<<<<
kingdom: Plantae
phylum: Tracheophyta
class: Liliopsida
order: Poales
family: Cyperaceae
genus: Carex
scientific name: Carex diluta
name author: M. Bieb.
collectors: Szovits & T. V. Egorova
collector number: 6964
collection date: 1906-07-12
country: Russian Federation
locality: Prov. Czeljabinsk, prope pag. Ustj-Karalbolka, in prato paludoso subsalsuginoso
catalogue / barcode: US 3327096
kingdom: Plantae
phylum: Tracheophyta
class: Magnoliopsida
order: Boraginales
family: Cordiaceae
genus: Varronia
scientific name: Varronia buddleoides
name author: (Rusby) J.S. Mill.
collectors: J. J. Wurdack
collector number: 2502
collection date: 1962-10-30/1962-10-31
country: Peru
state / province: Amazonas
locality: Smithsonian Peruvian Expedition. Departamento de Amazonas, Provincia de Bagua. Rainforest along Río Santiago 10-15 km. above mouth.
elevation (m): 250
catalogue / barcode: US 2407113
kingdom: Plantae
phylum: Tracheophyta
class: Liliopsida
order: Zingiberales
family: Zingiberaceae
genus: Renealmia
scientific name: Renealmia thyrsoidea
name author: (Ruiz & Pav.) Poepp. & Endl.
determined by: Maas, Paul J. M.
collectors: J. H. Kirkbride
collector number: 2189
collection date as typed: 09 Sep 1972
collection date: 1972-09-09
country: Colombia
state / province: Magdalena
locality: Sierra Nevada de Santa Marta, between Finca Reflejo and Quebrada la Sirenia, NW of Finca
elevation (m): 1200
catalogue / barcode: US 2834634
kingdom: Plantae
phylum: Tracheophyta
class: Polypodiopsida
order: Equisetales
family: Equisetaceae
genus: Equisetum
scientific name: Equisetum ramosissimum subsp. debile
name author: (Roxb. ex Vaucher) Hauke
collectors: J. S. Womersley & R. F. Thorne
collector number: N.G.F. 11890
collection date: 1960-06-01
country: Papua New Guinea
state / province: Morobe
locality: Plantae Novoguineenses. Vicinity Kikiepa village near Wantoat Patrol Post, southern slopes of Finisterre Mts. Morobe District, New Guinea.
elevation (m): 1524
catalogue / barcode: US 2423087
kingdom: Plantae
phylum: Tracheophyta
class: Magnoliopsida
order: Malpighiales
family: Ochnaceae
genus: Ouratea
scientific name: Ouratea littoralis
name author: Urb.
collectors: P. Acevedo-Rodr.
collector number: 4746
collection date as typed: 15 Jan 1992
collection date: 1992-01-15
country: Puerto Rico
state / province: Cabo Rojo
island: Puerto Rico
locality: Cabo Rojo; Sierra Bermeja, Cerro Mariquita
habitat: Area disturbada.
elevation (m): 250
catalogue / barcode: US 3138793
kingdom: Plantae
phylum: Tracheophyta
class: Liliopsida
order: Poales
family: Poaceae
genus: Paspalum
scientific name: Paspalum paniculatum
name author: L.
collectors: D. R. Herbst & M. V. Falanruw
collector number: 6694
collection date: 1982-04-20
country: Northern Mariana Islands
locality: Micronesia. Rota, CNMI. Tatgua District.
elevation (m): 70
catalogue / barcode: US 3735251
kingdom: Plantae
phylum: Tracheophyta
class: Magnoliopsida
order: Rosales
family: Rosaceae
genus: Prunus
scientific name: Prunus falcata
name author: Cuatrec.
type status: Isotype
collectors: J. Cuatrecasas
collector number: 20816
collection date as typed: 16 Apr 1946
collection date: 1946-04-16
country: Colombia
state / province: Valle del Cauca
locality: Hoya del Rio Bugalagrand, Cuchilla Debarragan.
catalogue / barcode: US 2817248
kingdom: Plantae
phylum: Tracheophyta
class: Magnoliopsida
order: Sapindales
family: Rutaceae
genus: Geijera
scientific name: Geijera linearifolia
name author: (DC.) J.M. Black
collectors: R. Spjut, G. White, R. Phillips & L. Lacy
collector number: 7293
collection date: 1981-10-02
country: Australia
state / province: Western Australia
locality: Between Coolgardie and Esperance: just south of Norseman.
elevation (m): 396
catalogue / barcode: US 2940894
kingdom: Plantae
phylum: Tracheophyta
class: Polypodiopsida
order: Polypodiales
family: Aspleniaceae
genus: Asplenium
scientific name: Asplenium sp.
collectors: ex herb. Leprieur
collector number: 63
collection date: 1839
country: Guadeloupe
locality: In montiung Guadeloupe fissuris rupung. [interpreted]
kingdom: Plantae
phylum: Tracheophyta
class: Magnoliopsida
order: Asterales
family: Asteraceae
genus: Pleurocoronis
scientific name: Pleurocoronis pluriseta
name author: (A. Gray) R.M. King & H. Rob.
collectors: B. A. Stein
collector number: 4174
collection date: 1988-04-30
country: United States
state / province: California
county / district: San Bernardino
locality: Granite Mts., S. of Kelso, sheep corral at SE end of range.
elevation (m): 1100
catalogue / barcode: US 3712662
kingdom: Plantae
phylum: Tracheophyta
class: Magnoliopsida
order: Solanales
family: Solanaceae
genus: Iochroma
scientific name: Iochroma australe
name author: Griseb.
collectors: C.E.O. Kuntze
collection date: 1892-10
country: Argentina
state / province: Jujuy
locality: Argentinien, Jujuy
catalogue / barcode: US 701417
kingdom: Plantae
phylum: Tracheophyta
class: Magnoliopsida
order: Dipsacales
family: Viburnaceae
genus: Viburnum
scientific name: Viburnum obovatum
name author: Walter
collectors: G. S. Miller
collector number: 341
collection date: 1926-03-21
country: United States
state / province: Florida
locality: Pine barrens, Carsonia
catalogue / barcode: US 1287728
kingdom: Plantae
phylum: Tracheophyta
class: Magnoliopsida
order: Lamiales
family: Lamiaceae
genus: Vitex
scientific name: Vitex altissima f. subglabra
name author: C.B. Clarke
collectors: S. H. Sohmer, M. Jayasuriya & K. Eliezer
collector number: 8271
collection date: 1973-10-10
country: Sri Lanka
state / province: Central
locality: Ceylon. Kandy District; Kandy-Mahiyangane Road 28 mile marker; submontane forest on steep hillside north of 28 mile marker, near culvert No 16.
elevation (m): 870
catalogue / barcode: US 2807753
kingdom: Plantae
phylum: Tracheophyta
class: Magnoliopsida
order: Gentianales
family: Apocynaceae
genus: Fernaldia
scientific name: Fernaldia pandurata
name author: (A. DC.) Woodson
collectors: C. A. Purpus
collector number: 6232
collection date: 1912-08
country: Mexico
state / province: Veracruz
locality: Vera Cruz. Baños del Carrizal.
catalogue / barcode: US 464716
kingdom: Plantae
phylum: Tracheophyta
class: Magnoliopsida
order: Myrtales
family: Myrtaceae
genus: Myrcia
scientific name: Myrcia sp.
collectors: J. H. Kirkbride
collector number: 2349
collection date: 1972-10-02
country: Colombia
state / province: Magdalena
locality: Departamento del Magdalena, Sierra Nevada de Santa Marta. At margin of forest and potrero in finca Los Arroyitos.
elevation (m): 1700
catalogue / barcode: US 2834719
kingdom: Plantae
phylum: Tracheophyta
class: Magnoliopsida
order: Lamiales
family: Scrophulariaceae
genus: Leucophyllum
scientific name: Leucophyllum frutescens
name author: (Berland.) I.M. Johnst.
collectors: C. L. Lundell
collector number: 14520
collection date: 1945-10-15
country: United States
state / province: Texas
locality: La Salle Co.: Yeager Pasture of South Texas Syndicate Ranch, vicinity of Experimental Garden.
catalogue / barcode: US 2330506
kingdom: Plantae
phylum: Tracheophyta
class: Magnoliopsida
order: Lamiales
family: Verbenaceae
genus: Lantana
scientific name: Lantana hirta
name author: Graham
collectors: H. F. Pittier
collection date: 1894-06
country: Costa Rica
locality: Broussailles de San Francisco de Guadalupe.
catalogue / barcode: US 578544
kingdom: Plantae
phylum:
>>>>
» What you need to do
Reproduce all of the data above line for line, changing nothing.

» Reply
kingdom: Plantae
phylum: Tracheophyta
class: Liliopsida
order: Poales
family: Cyperaceae
genus: Carex
scientific name: Carex diluta
name author: M. Bieb.
collectors: Szovits & T. V. Egorova
collector number: 6964
collection date: 1906-07-12
country: Russian Federation
locality: Prov. Czeljabinsk, prope pag. Ustj-Karalbolka, in prato paludoso subsalsuginoso
catalogue / barcode: US 3327096
kingdom: Plantae
phylum: Tracheophyta
class: Magnoliopsida
order: Boraginales
family: Cordiaceae
genus: Varronia
scientific name: Varronia buddleoides
name author: (Rusby) J.S. Mill.
collectors: J. J. Wurdack
collector number: 2502
collection date: 1962-10-30/1962-10-31
country: Peru
state / province: Amazonas
locality: Smithsonian Peruvian Expedition. Departamento de Amazonas, Provincia de Bagua. Rainforest along Río Santiago 10-15 km. above mouth.
elevation (m): 250
catalogue / barcode: US 2407113
kingdom: Plantae
phylum: Tracheophyta
class: Liliopsida
order: Zingiberales
family: Zingiberaceae
genus: Renealmia
scientific name: Renealmia thyrsoidea
name author: (Ruiz & Pav.) Poepp. & Endl.
determined by: Maas, Paul J. M.
collectors: J. H. Kirkbride
collector number: 2189
collection date as typed: 09 Sep 1972
collection date: 1972-09-09
country: Colombia
state / province: Magdalena
locality: Sierra Nevada de Santa Marta, between Finca Reflejo and Quebrada la Sirenia, NW of Finca
elevation (m): 1200
catalogue / barcode: US 2834634
kingdom: Plantae
phylum: Tracheophyta
class: Polypodiopsida
order: Equisetales
family: Equisetaceae
genus: Equisetum
scientific name: Equisetum ramosissimum subsp. debile
name author: (Roxb. ex Vaucher) Hauke
collectors: J. S. Womersley & R. F. Thorne
collector number: N.G.F. 11890
collection date: 1960-06-01
country: Papua New Guinea
state / province: Morobe
locality: Plantae Novoguineenses. Vicinity Kikiepa village near Wantoat Patrol Post, southern slopes of Finisterre Mts. Morobe District, New Guinea.
elevation (m): 1524
catalogue / barcode: US 2423087
kingdom: Plantae
phylum: Tracheophyta
class: Magnoliopsida
order: Malpighiales
family: Ochnaceae
genus: Ouratea
scientific name: Ouratea littoralis
name author: Urb.
collectors: P. Acevedo-Rodr.
collector number: 4746
collection date as typed: 15 Jan 1992
collection date: 1992-01-15
country: Puerto Rico
state / province: Cabo Rojo
island: Puerto Rico
locality: Cabo Rojo; Sierra Bermeja, Cerro Mariquita
habitat: Area disturbada.
elevation (m): 250
catalogue / barcode: US 3138793
kingdom: Plantae
phylum: Tracheophyta
class: Liliopsida
order: Poales
family: Poaceae
genus: Paspalum
scientific name: Paspalum paniculatum
name author: L.
collectors: D. R. Herbst & M. V. Falanruw
collector number: 6694
collection date: 1982-04-20
country: Northern Mariana Islands
locality: Micronesia. Rota, CNMI. Tatgua District.
elevation (m): 70
catalogue / barcode: US 3735251
kingdom: Plantae
phylum: Tracheophyta
class: Magnoliopsida
order: Rosales
family: Rosaceae
genus: Prunus
scientific name: Prunus falcata
name author: Cuatrec.
type status: Isotype
collectors: J. Cuatrecasas
collector number: 20816
collection date as typed: 16 Apr 1946
collection date: 1946-04-16
country: Colombia
state / province: Valle del Cauca
locality: Hoya del Rio Bugalagrand, Cuchilla Debarragan.
catalogue / barcode: US 2817248
kingdom: Plantae
phylum: Tracheophyta
class: Magnoliopsida
order: Sapindales
family: Rutaceae
genus: Geijera
scientific name: Geijera linearifolia
name author: (DC.) J.M. Black
collectors: R. Spjut, G. White, R. Phillips & L. Lacy
collector number: 7293
collection date: 1981-10-02
country: Australia
state / province: Western Australia
locality: Between Coolgardie and Esperance: just south of Norseman.
elevation (m): 396
catalogue / barcode: US 2940894
kingdom: Plantae
phylum: Tracheophyta
class: Polypodiopsida
order: Polypodiales
family: Aspleniaceae
genus: Asplenium
scientific name: Asplenium sp.
collectors: ex herb. Leprieur
collector number: 63
collection date: 1839
country: Guadeloupe
locality: In montiung Guadeloupe fissuris rupung. [interpreted]
kingdom: Plantae
phylum: Tracheophyta
class: Magnoliopsida
order: Asterales
family: Asteraceae
genus: Pleurocoronis
scientific name: Pleurocoronis pluriseta
name author: (A. Gray) R.M. King & H. Rob.
collectors: B. A. Stein
collector number: 4174
collection date: 1988-04-30
country: United States
state / province: California
county / district: San Bernardino
locality: Granite Mts., S. of Kelso, sheep corral at SE end of range.
elevation (m): 1100
catalogue / barcode: US 3712662
kingdom: Plantae
phylum: Tracheophyta
class: Magnoliopsida
order: Solanales
family: Solanaceae
genus: Iochroma
scientific name: Iochroma australe
name author: Griseb.
collectors: C.E.O. Kuntze
collection date: 1892-10
country: Argentina
state / province: Jujuy
locality: Argentinien, Jujuy
catalogue / barcode: US 701417
kingdom: Plantae
phylum: Tracheophyta
class: Magnoliopsida
order: Dipsacales
family: Viburnaceae
genus: Viburnum
scientific name: Viburnum obovatum
name author: Walter
collectors: G. S. Miller
collector number: 341
collection date: 1926-03-21
country: United States
state / province: Florida
locality: Pine barrens, Carsonia
catalogue / barcode: US 1287728
kingdom: Plantae
phylum: Tracheophyta
class: Magnoliopsida
order: Lamiales
family: Lamiaceae
genus: Vitex
scientific name: Vitex altissima f. subglabra
name author: C.B. Clarke
collectors: S. H. Sohmer, M. Jayasuriya & K. Eliezer
collector number: 8271
collection date: 1973-10-10
country: Sri Lanka
state / province: Central
locality: Ceylon. Kandy District; Kandy-Mahiyangane Road 28 mile marker; submontane forest on steep hillside north of 28 mile marker, near culvert No 16.
elevation (m): 870
catalogue / barcode: US 2807753
kingdom: Plantae
phylum: Tracheophyta
class: Magnoliopsida
order: Gentianales
family: Apocynaceae
genus: Fernaldia
scientific name: Fernaldia pandurata
name author: (A. DC.) Woodson
collectors: C. A. Purpus
collector number: 6232
collection date: 1912-08
country: Mexico
state / province: Veracruz
locality: Vera Cruz. Baños del Carrizal.
catalogue / barcode: US 464716
kingdom: Plantae
phylum: Tracheophyta
class: Magnoliopsida
order: Myrtales
family: Myrtaceae
genus: Myrcia
scientific name: Myrcia sp.
collectors: J. H. Kirkbride
collector number: 2349
collection date: 1972-10-02
country: Colombia
state / province: Magdalena
locality: Departamento del Magdalena, Sierra Nevada de Santa Marta. At margin of forest and potrero in finca Los Arroyitos.
elevation (m): 1700
catalogue / barcode: US 2834719
kingdom: Plantae
phylum: Tracheophyta
class: Magnoliopsida
order: Lamiales
family: Scrophulariaceae
genus: Leucophyllum
scientific name: Leucophyllum frutescens
name author: (Berland.) I.M. Johnst.
collectors: C. L. Lundell
collector number: 14520
collection date: 1945-10-15
country: United States
state / province: Texas
locality: La Salle Co.: Yeager Pasture of South Texas Syndicate Ranch, vicinity of Experimental Garden.
catalogue / barcode: US 2330506
kingdom: Plantae
phylum: Tracheophyta
class: Magnoliopsida
order: Lamiales
family: Verbenaceae
genus: Lantana
scientific name: Lantana hirta
name author: Graham
collectors: H. F. Pittier
collection date: 1894-06
country: Costa Rica
locality: Broussailles de San Francisco de Guadalupe.
catalogue / barcode: US 578544
kingdom: Plantae
phylum:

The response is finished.